Dans une de ses chevauchées, Mérigot Marchès, avec onze de ses compagnons, se dirige vers Alleuze, près de Saint-Flour, château qui appartient à l’évêque de Clermont; il le prend par surprise, puis se rend à Saint-Flour. Peu de temps après il s’empare par échellement du château et de la terre de Vallon[229]. De la sorte les garnisons de Chalusset, de Carlat[230], d’Alleuze[231] et de Ventadour sont anglaises, et quand elles se réunissent au nombre de cinq à six cents lances, elles ravagent le pays. Pour les combattre, elles trouvent devant elles les seigneurs d’Apchier et de Solleriel, le bâtard de Solleriel et un écuyer de Bourbonnais, Gourdinet[232], qui un beau jour fait prisonnier Mérigot Marchès et le rançonne à 5000 francs. P. 141 à 143, 319.

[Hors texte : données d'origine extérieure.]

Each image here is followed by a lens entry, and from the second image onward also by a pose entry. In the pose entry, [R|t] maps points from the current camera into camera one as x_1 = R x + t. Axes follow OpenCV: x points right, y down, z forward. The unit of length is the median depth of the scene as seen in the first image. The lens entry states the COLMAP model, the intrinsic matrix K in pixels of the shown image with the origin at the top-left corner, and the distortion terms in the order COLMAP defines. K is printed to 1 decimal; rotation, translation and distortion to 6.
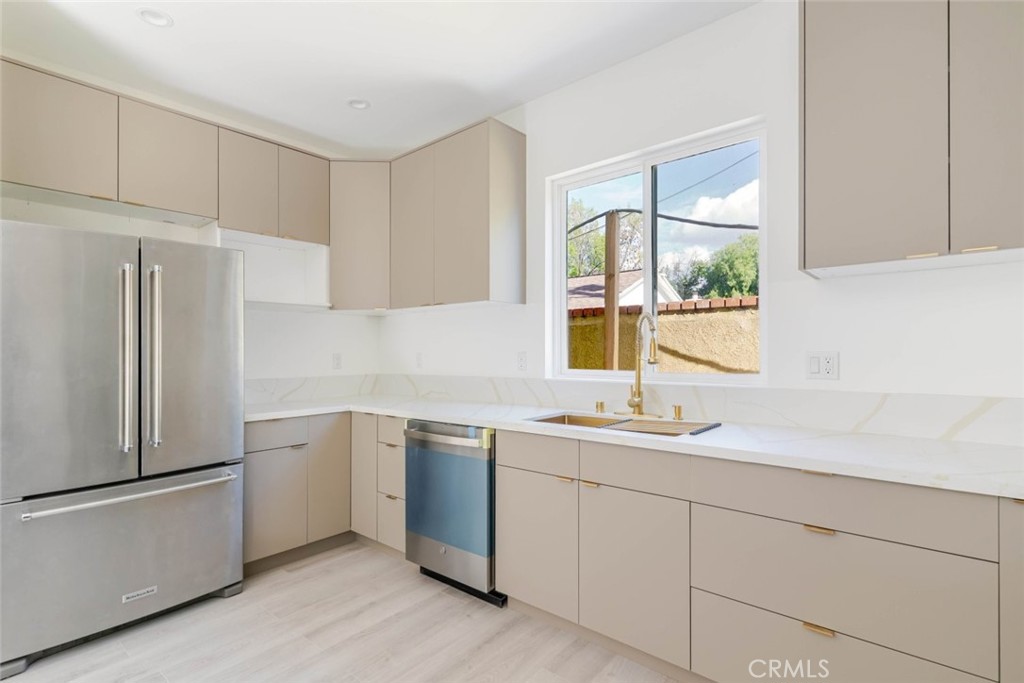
lens RADIAL K [[487.2, 0, 510.2], [0, 487.2, 347.8], [0, 0, 1]] dist [-0.000871, -0.000534]
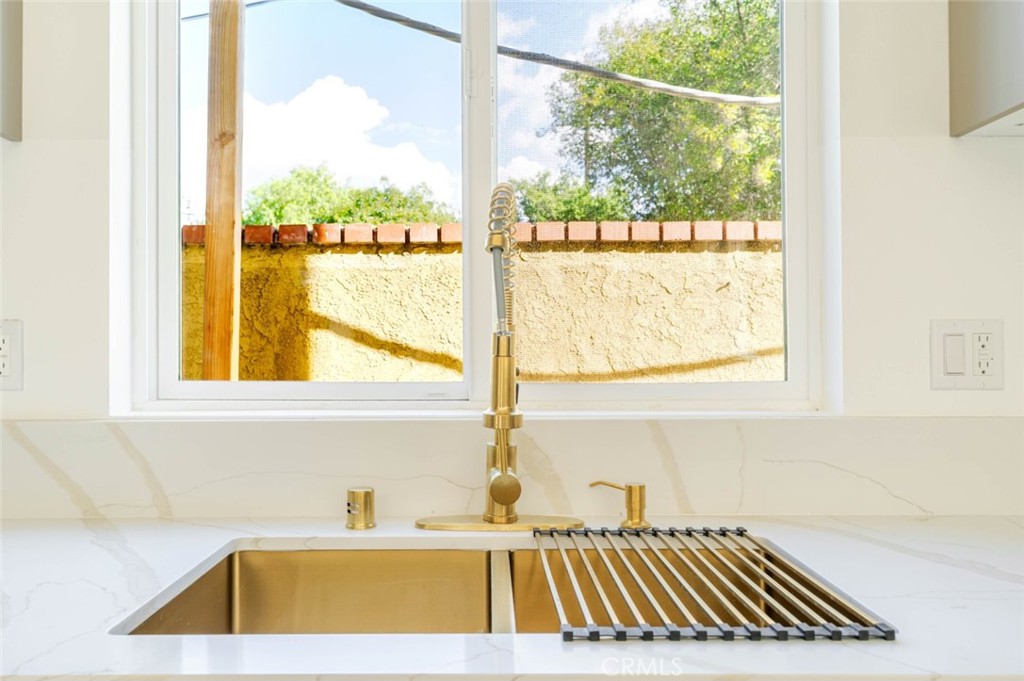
lens RADIAL K [[816.9, 0, 479.1], [0, 816.9, 327.6], [0, 0, 1]] dist [0.001883, 0.000358]
pose [[0.769026, 0.021354, 0.638860, -0.077240], [-0.005452, 0.999625, -0.026851, 0.028332], [-0.639194, 0.017166, 0.768854, 0.611245]]
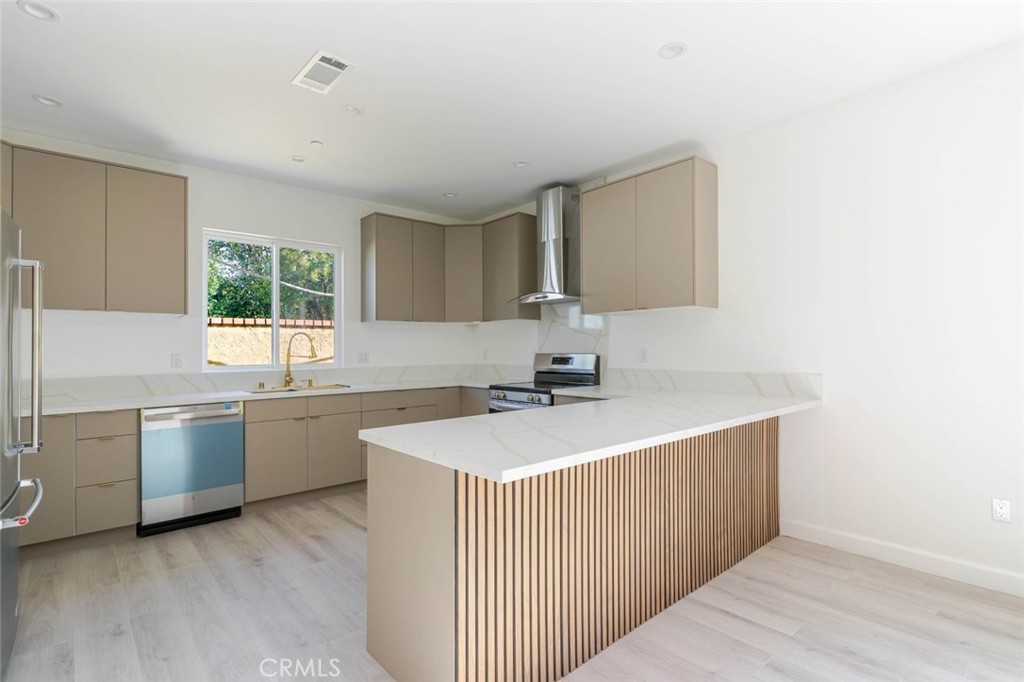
lens RADIAL K [[490.8, 0, 509.6], [0, 490.8, 342.6], [0, 0, 1]] dist [0.002813, 0.000316]
pose [[0.146596, 0.019034, 0.989013, -1.420932], [0.006033, 0.999779, -0.020135, 0.013420], [-0.989178, 0.008919, 0.146449, -0.085675]]
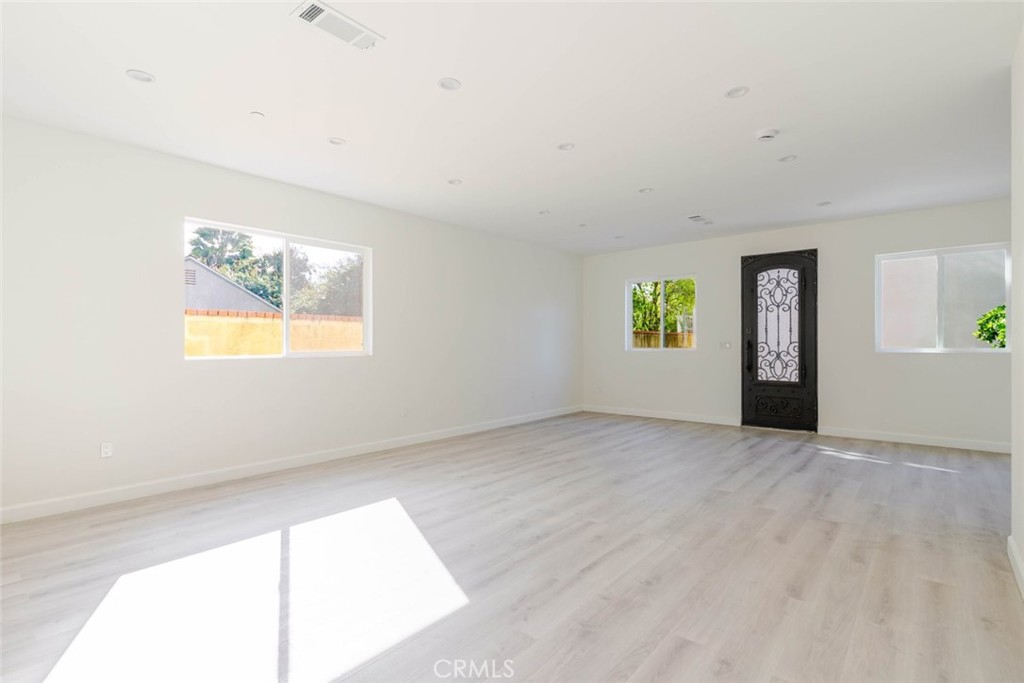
lens RADIAL K [[490.8, 0, 509.6], [0, 490.8, 343.1], [0, 0, 1]] dist [0.002813, 0.000316]
pose [[-0.999918, 0.012445, 0.003092, -1.511156], [0.012429, 0.999910, -0.005008, 0.038007], [-0.003154, -0.004969, -0.999983, 0.580794]]
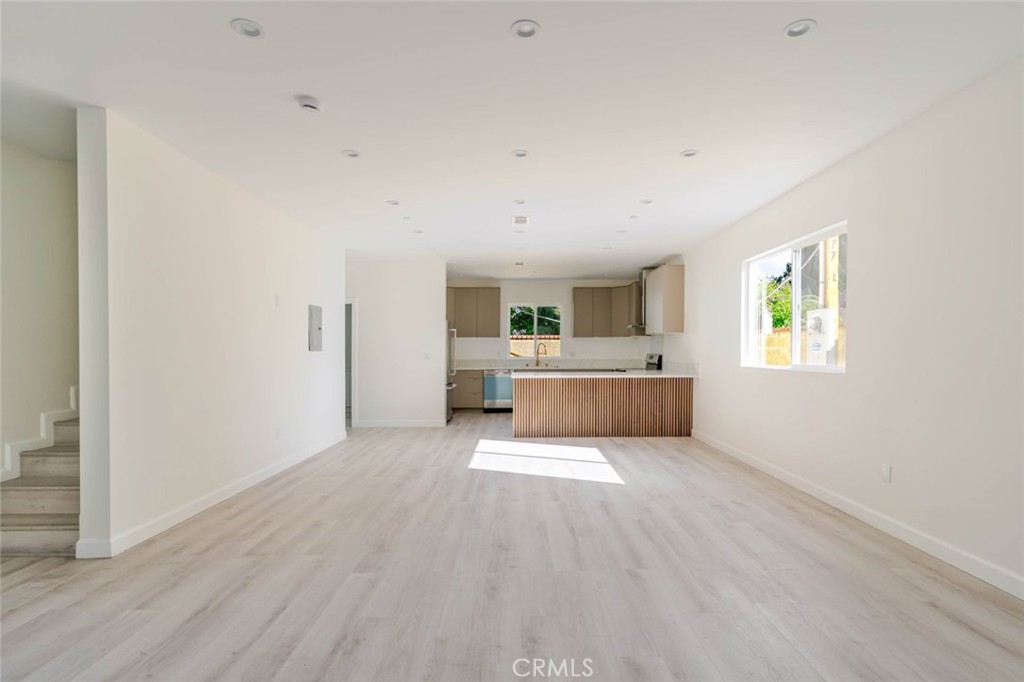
lens RADIAL K [[502.8, 0, 520.2], [0, 502.8, 347.9], [0, 0, 1]] dist [-0.001100, -0.000292]
pose [[0.758254, 0.010008, 0.651883, -2.732078], [-0.005404, 0.999944, -0.009066, 0.015310], [-0.651937, 0.003351, 0.758266, -2.255673]]
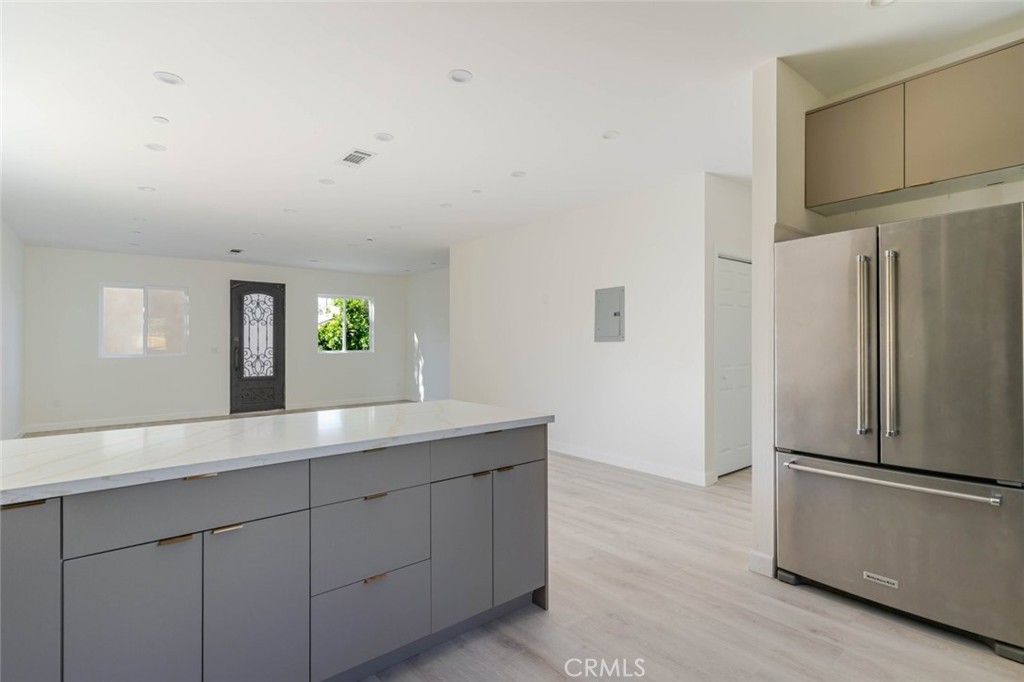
lens RADIAL K [[497.2, 0, 509.5], [0, 497.2, 337.5], [0, 0, 1]] dist [-0.001831, -0.000708]
pose [[-0.185920, -0.000528, -0.982565, 0.352865], [0.013460, 0.999905, -0.003084, -0.002558], [0.982473, -0.013798, -0.185895, 0.399353]]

[229] Allier, arr. de Montluçon.
[230] Cantal, arr. d’Aurillac. En octobre 1379, les négociations (voy. plus haut, p. XXVI, note 62) pour le rachat de Carlat occupé par Perducat d’Albret (Dom Vaissete, t. IX, p. 871) réussirent (_Arch. Nat._, JJ 115, fol. 139 vº): les Anglais avaient évacué la ville à la Noël (_Ibid._, JJ 118, fol. 228); ils la reprirent depuis et l’occupèrent encore longtemps (Kervyn, t. XII, p. 352).
[231] Cantal, arr. de Saint-Flour. En 1387 Marchès occupait encore ce château, qu’il remet au comte d’Armagnac (H. Moranvillé, _Bibl. de l’Éc. des Ch._, t. LIII, p. 79). Les autres châteaux sont aussi occupés par les chefs de compagnies (cf. Kervyn, t. XIII, p. 352).
[232] Sans doute le même que Gourdinot, capitaine de Tracros en 1375 pour le roi d’Angleterre, que cite la _Chronique du bon duc Loys de Bourbon_ (p. 94-95).